What event in Toronto are you most looking forward to covering?
It’s hard for me not to be biased and say basketball, but I just think in 2016 the basketball was really good and I think every Invictus Games the basketball tournament gets better and better. The standard is not Paralympic standard, but all of these people are playing at their level. When you’ve got loads of people at a similar level on a level playing field competing against each other, it’s just exciting. It’s physical and these guys are from a physical background so they’re not going to back down. So I like watching them and seeing how much effort they give and looking at the potential. And what Invictus did in the US was really good with all the razzmatazz of basketball. Wheelchair basketball and basketball is not just about the sport, it’s about entertainment. At the opening for it I remember filming the guys from the GB team as their names were announced and the fireworks were going off. Some of these guys would never have dreamt of getting that introduction. There’s nothing like it when you get called out to represent your country, the crowd is screaming and your name is shouted out on the tannoy. That’s when you feel a thousand times bigger.
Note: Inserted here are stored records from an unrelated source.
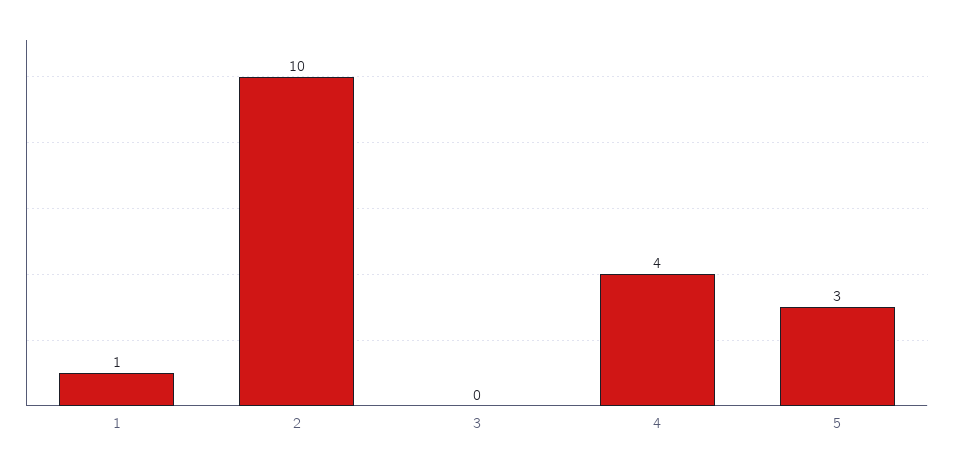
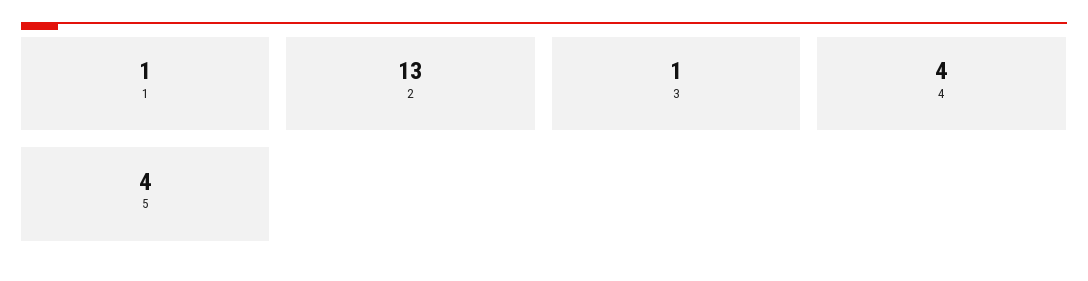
2: 10 -> 13
3: 0 -> 1
5: 3 -> 4

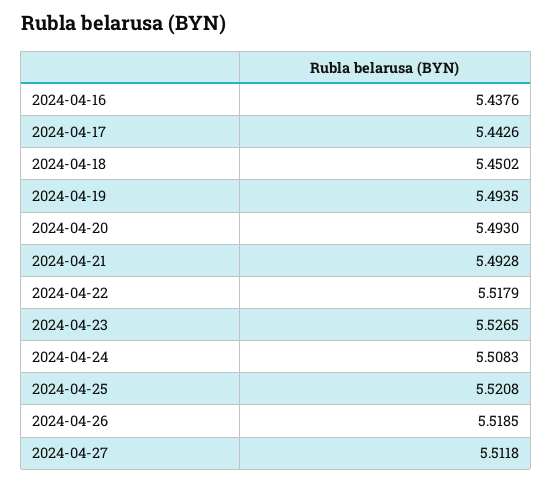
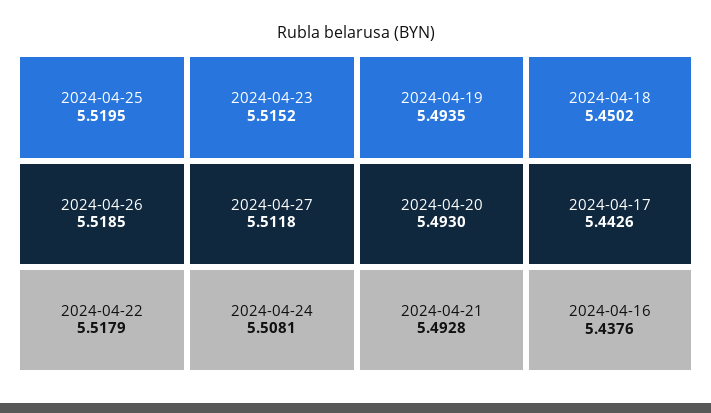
2024-04-23: 5.5265 -> 5.5152
2024-04-24: 5.5083 -> 5.5081
2024-04-25: 5.5208 -> 5.5195

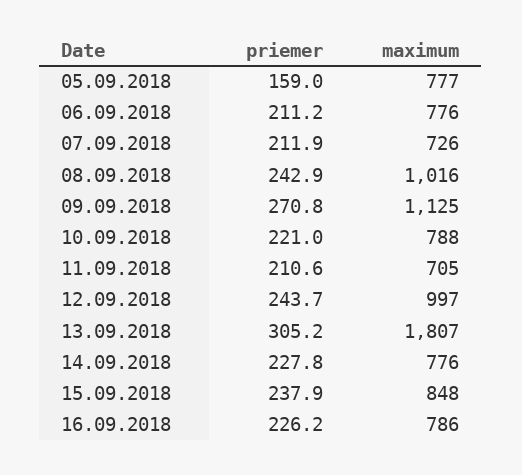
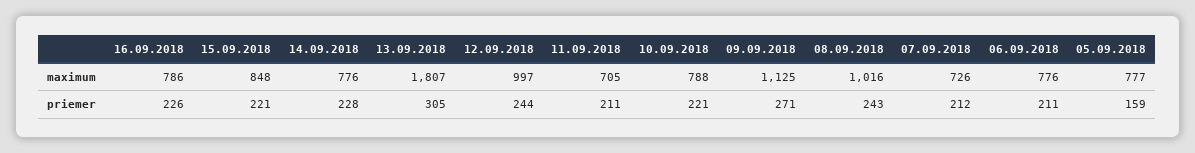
priemer, 15.09.2018: 237.9 -> 221

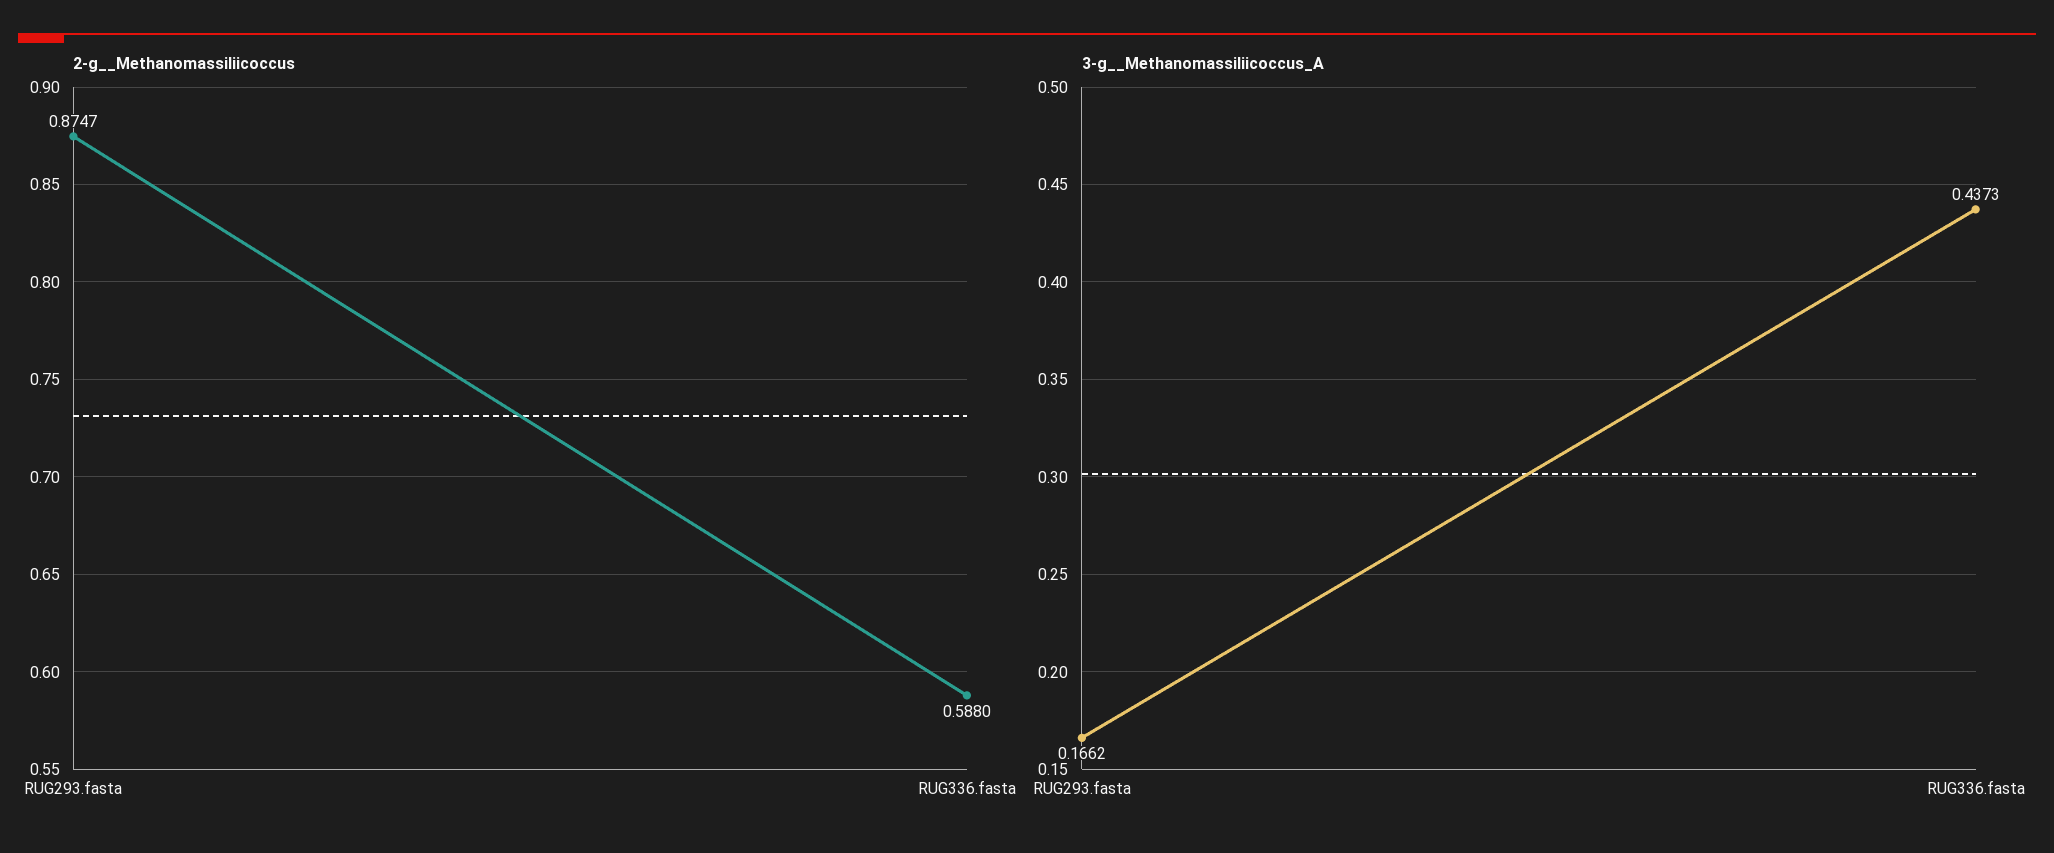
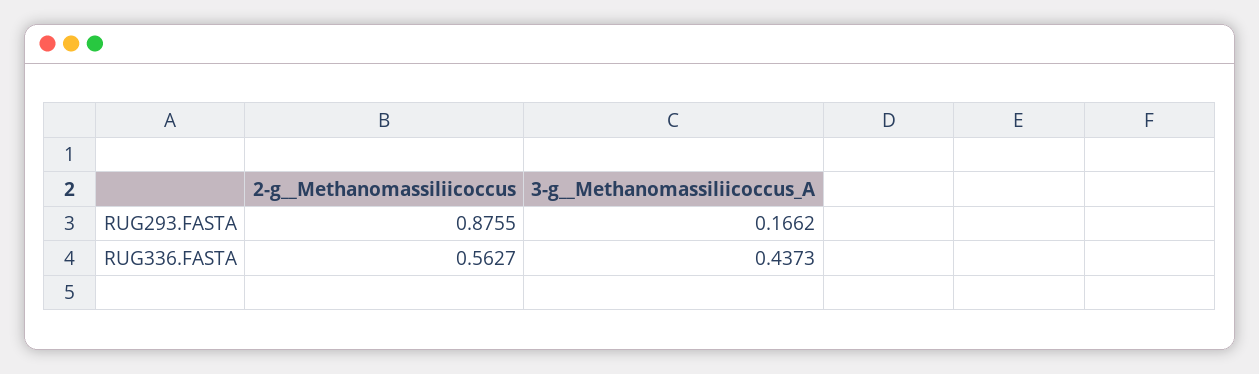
2-g__Methanomassiliicoccus, RUG293.fasta: 0.8747 -> 0.8755
2-g__Methanomassiliicoccus, RUG336.fasta: 0.588 -> 0.5627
What’s your most memorable highlight from previous Invictus Games?
I think it was the first Invictus Games in London and just watching the GB team doing so well, when Charlie Walker picked up the medal for GB coming top of the medals table. I’m a people person and seeing the response of the people and the British public in the Copper Box, seeing their faces, seeing the kids and how excited they were to watch disability sport and how proud all of these athletes were, for me it was just beautiful. The Invictus Games is so absorbing that if you could bottle the essence of the Games and you got to open that bottle and sniff it every day, you’d live for ever.
Invictus helps to turn people’s lives around - can you tell us of an inspiring turning point in your life?
For me it was making it into the Paralympic basketball squad for Great Britain. My journey began as an 11-year-old kid who watched the Los Angeles Olympics on a black and white TV at home in East London, dreaming of competing at that level, and it took me the best part of 15 years to get there. I got cut from the GB squad I think it was six times and I almost gave up. So to go for 15 years and get 15 years of rejection, I left home and lived on my own and everyone thought I was bonkers when I was trying to go for this, and to get that letter through the post to say Ade Adepitan you’ve been selected for the squad, to me that just changed everything. It was the platform for everything I’ve done in my life so far.